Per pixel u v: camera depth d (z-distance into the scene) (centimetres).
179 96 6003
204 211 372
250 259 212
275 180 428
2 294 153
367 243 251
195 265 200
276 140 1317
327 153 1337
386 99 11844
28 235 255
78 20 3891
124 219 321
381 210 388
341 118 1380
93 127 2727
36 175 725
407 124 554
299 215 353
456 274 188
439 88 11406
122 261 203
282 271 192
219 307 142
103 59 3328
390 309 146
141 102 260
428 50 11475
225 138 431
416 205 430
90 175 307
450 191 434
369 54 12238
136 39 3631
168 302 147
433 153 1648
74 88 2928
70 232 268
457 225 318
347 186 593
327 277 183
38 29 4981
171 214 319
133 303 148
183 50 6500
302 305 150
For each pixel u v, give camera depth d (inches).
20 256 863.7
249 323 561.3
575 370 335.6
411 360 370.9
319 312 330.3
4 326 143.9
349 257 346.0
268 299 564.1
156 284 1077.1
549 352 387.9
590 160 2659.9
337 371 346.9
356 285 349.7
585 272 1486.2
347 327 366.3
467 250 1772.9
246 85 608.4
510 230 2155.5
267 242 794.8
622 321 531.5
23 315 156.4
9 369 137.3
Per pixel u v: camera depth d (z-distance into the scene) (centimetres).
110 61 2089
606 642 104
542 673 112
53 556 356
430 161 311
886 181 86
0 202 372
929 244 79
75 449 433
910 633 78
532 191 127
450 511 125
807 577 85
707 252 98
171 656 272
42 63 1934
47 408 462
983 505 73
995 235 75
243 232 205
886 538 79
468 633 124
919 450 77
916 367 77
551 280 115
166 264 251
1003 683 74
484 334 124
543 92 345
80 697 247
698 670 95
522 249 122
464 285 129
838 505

### What to produce
Return all of the material above exactly as it stands.

### Solution to this exercise
Per pixel u v: camera depth d (z-distance into the scene) (centimetres).
179 96 6003
204 211 372
250 259 212
275 180 428
2 294 153
367 243 251
195 265 200
276 140 1317
327 153 1337
386 99 11844
28 235 255
78 20 3891
124 219 321
381 210 388
341 118 1380
93 127 2727
36 175 725
407 124 554
299 215 353
456 274 188
439 88 11406
122 261 203
282 271 192
219 307 142
103 59 3328
390 309 146
141 102 260
428 50 11475
225 138 431
416 205 430
90 175 307
450 191 434
369 54 12238
136 39 3631
168 302 147
433 153 1648
74 88 2928
70 232 268
457 225 318
347 186 593
327 277 183
38 29 4981
171 214 319
133 303 148
183 50 6500
302 305 150
For each pixel u v, give camera depth d (inches).
20 256 863.7
249 323 561.3
575 370 335.6
411 360 370.9
319 312 330.3
4 326 143.9
349 257 346.0
268 299 564.1
156 284 1077.1
549 352 387.9
590 160 2659.9
337 371 346.9
356 285 349.7
585 272 1486.2
347 327 366.3
467 250 1772.9
246 85 608.4
510 230 2155.5
267 242 794.8
622 321 531.5
23 315 156.4
9 369 137.3
Per pixel u v: camera depth d (z-distance into the scene) (centimetres).
110 61 2089
606 642 104
542 673 112
53 556 356
430 161 311
886 181 86
0 202 372
929 244 79
75 449 433
910 633 78
532 191 127
450 511 125
807 577 85
707 252 98
171 656 272
42 63 1934
47 408 462
983 505 73
995 235 75
243 232 205
886 538 79
468 633 124
919 450 77
916 367 77
551 280 115
166 264 251
1003 683 74
484 334 124
543 92 345
80 697 247
698 670 95
522 249 122
464 285 129
838 505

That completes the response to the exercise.